The recently-elected Progressive Conservative leader Doug Ford, who many style as Canada’s answer to Donald Trump, was elected Premier of Ontario in convincing fashion last night.
Welcome to Ford Country
Pundits (and a few pollsters) tried their best to inject a bit of drama into the campaign. Recent media coverage has recently speculated about a late surge by the left-of-center New Democrats and their leader Andrea Horwath. But the Progressive Conservatives cruised to a convincing victory in the end, winning 76 of the 124 seats in the Ontario Legislative Assembly with an estimated 40% of the popular vote.

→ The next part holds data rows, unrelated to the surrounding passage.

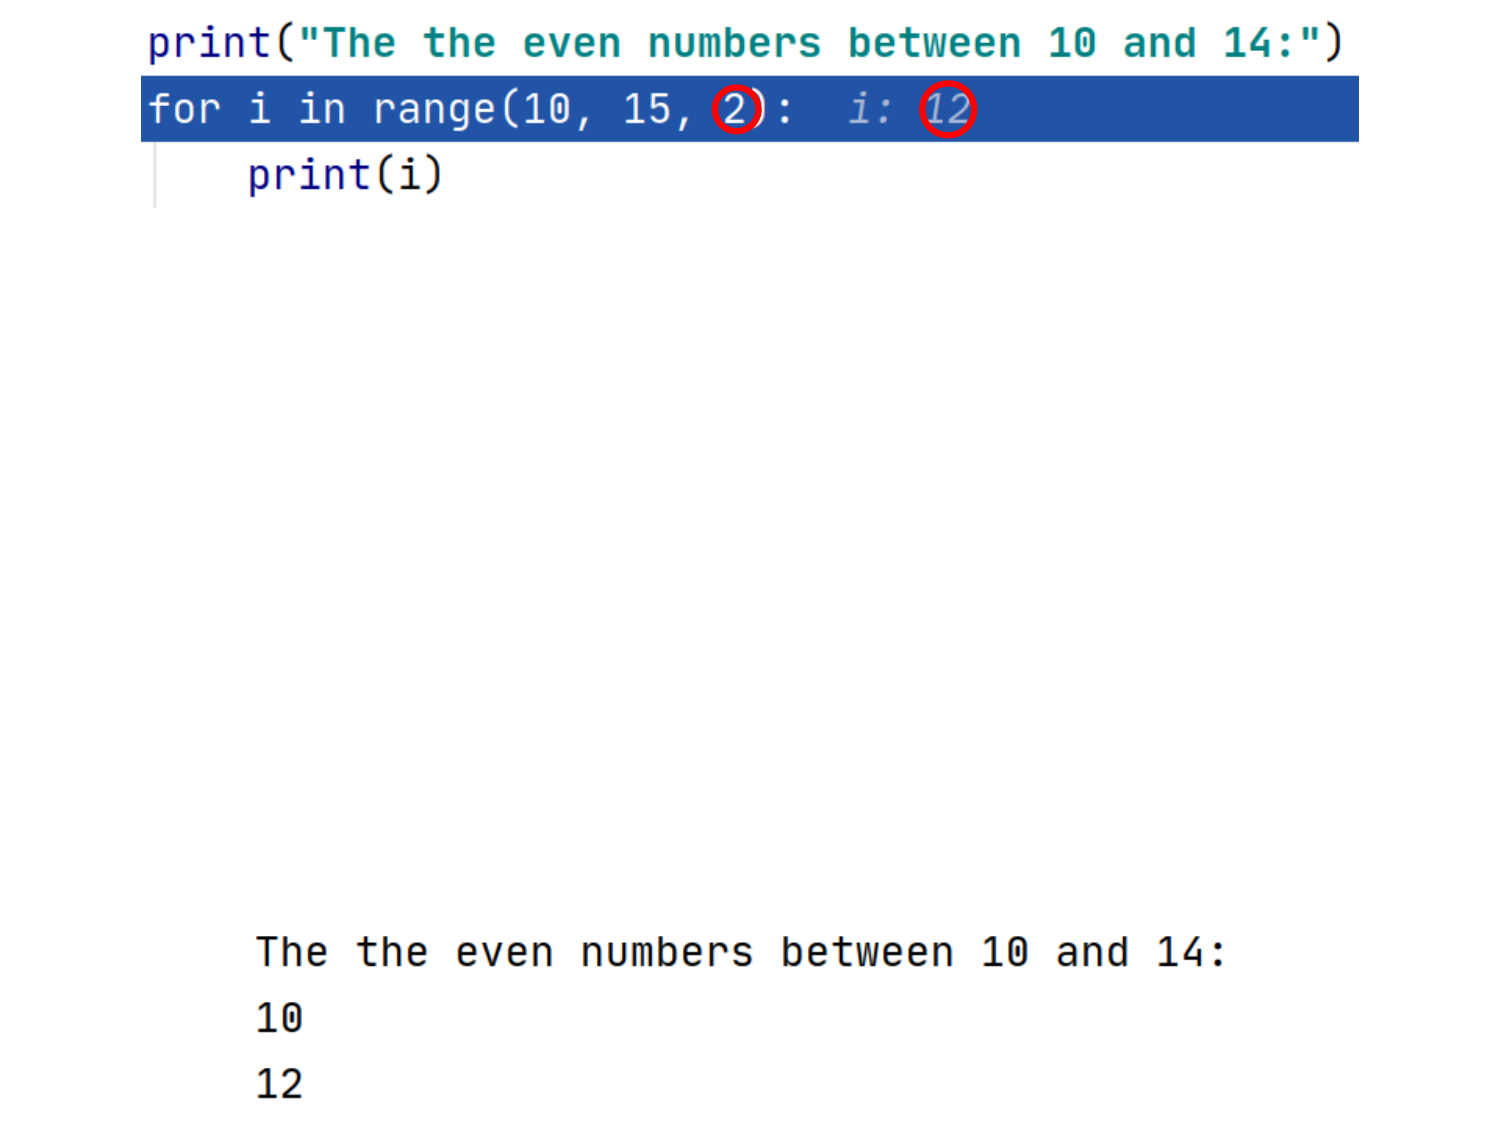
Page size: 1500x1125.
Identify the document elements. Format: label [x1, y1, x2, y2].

picture [141, 0, 1359, 213]
picture [255, 924, 1245, 1125]
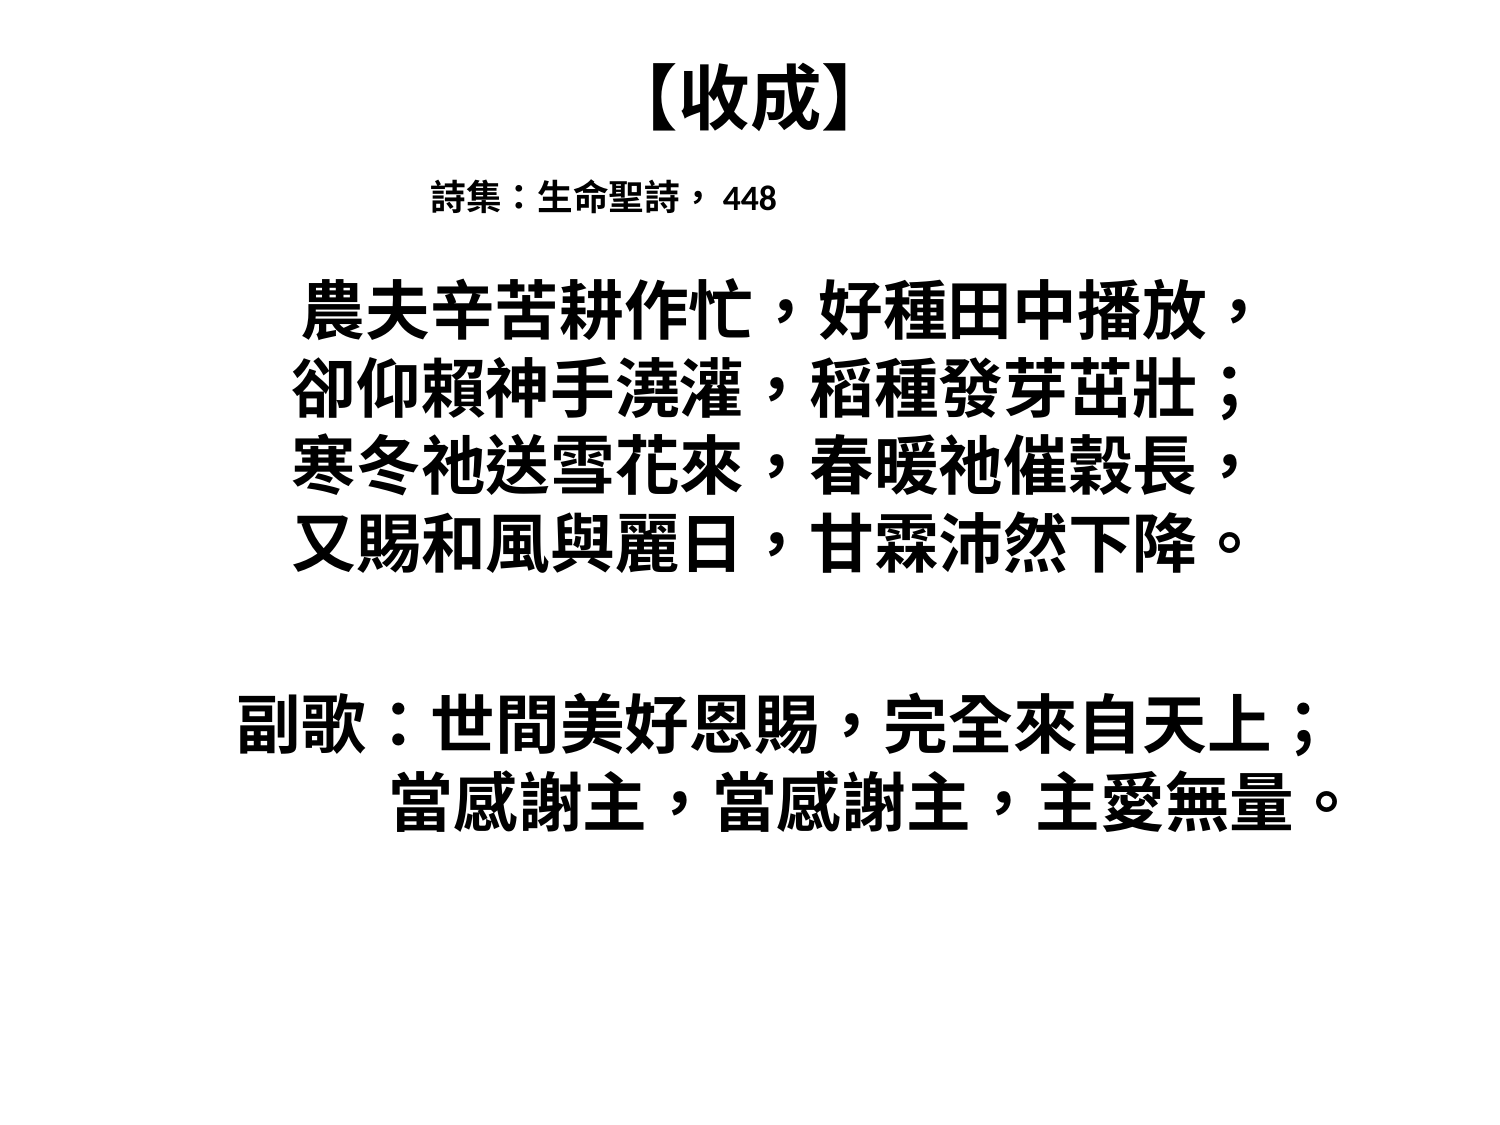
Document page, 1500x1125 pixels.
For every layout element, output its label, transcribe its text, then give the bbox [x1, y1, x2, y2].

list 農夫辛苦耕作忙，好種田中播放， 卻仰賴神手澆灌，稻種發芽茁壯； 寒冬祂送雪花來，春暖祂催穀長， 又賜和風與麗日，甘霖沛然下降。 副歌：世間美好恩賜，完全來自天上； 當感謝主，當感謝主，主愛無量。 [75, 262, 1425, 1005]
title 【收成】 詩集：生命聖詩，448 [75, 45, 1425, 233]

Last night capped a remarkable rise to power for Progressive Conservative leader Doug Ford, who was not even formally a member of the party leads as recently as February, let alone its leader. A remarkable run of good fortune, plus some very popular (some say populist) straight talking have catapulted him into the top spot in Canada’s most important province.

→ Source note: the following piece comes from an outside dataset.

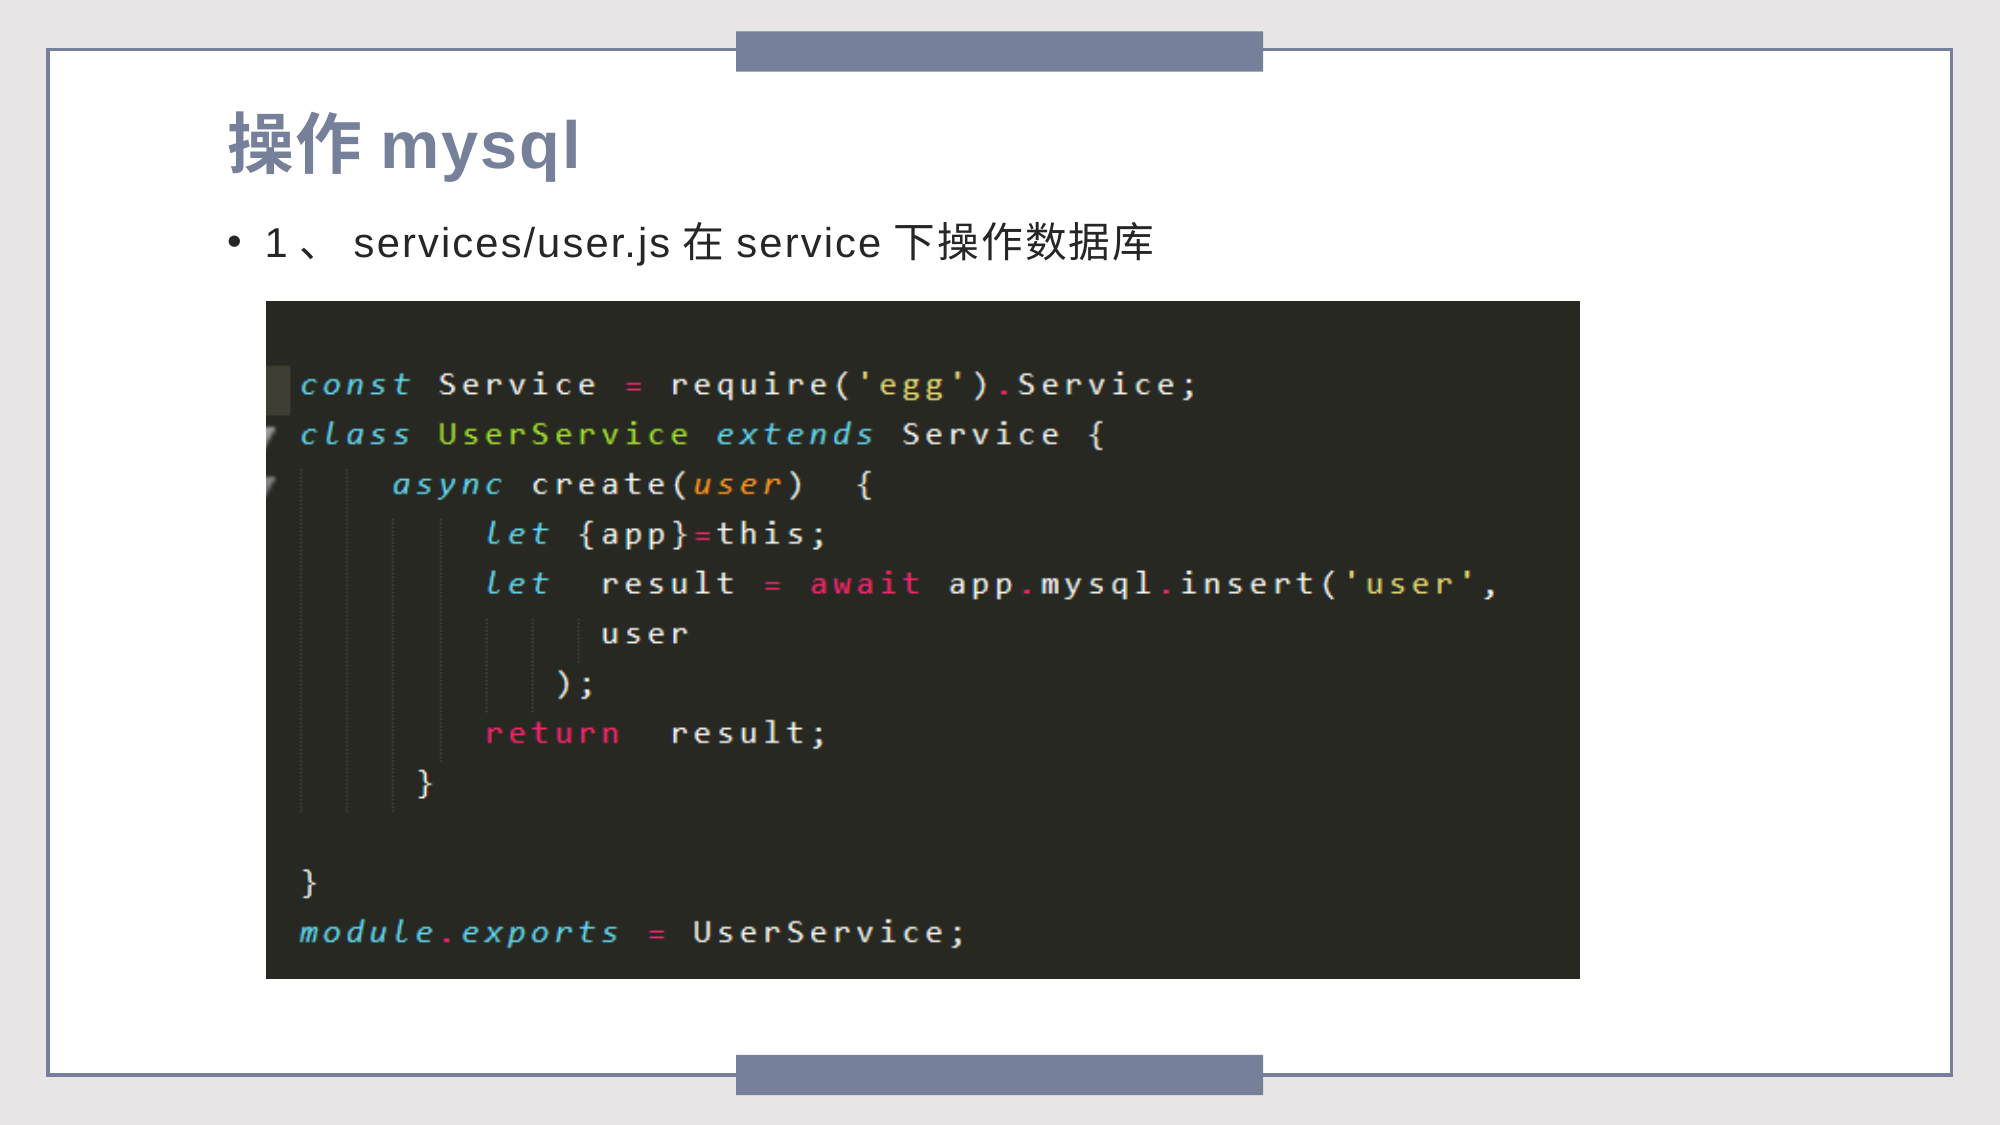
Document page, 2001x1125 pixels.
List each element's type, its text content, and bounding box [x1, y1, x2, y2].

picture [266, 301, 1580, 979]
list 1、services/user.js在service下操作数据库 [210, 201, 1790, 991]
title 操作mysql [210, 82, 1790, 201]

“Tonight we have sent a clear message to the world: Ontario is open for business,” Ford told attendees at his victory party, vowing to make Ontario once again “Canada’s engine.”
Remembering his late brother, the controversial Toronoto mayor Rob Ford, he said, “I know that my brother Rob is looking down from heaven. He is celebrating with us tonight.”
The unlikely Progressive Conservative leader
Compared by many to Donald Trump, Doug Ford does at least share an unlikely ascent to power with the American President.
Before 2018, Ford’s only political experience was as a Toronto city councillor – a position he held for only four years and left in 2014. His only other qualification was as a businessman, running the family company that makes pressure-sensitive labels for plastic-wrapped grocery products.
But Ford did enjoy a strong support base in the Toronto suburbs, dubbed “Ford Nation,” inherited partly from his brother’s mayoral career. When disaster struck the Ontario PCs in early 2018 (former leader Patrick Brown was forced to step down following #MeToo allegations) Ford entered a hastily-arranged four-way leadership race as an outsider.
After narrowly winning the PC leadership, Ford found the road ahead remarkably free of obstacles. He was leading a popular opposition party against a fatally unpopular Liberal government with less than three months to go before election day. It was Ford’s election to lose.
No platform, no problem
Even during the leadership contest, Ford made clear his plans to drop former leader Patrick Brown’s election platform (which included support for a Federal carbon tax that was never a natural issue for Progressive Conservatives). But, perhaps benefiting from a “honeymoon” period with Ontario voters, Ford never bothered to publish a replacement.
The former government Liberal Party, who had led Ontario since 2003, have now been reduced to a mere 7 seats. Andrea Horwath’s New Democrats have been promoted to official opposition, but with only 40 seats will struggle to threaten the PC majority. With very few specific promises to fulfil and not much to prevent him from doing what he wants, Doug Ford can pretty much write his own ticket for the foreseeable future.
Does it matter?
It is tempting to equate Doug Ford’s election with a gubernatorial race in an American state, but the analogy is not really appropriate.
Canadian provinces have much more power and independence than American states (Alberta recently threatened to cut off energy supplies to British Columbia over a pipeline dispute). Provinces also control extremely important parts of Canadian life, including health care, education, welfare, and intra-provincial transportation. Ontario’s is easily Canada’s biggest and richest province (making up nearly 40% of the country’s population and much of its industrial capability). It could be argued that after Prime Minister Justin Trudeau, Doug Ford is now the second-most powerful person in Canada.
If history is any guide, however, Doug Ford’s rise to prominence is unlikely to trouble many outside of Canada. Unlike the United States, where Presidential candidates are frequently chosen from the ranks of the state governors, there is no tradition in Canada of provincial premiers becoming Prime Minister. Provincial and Federal politics are for the most part distinct, and as Ontario Progressive Conservative leader Doug Ford does not even have official standing with the Federal-level Conservative Party of Canada.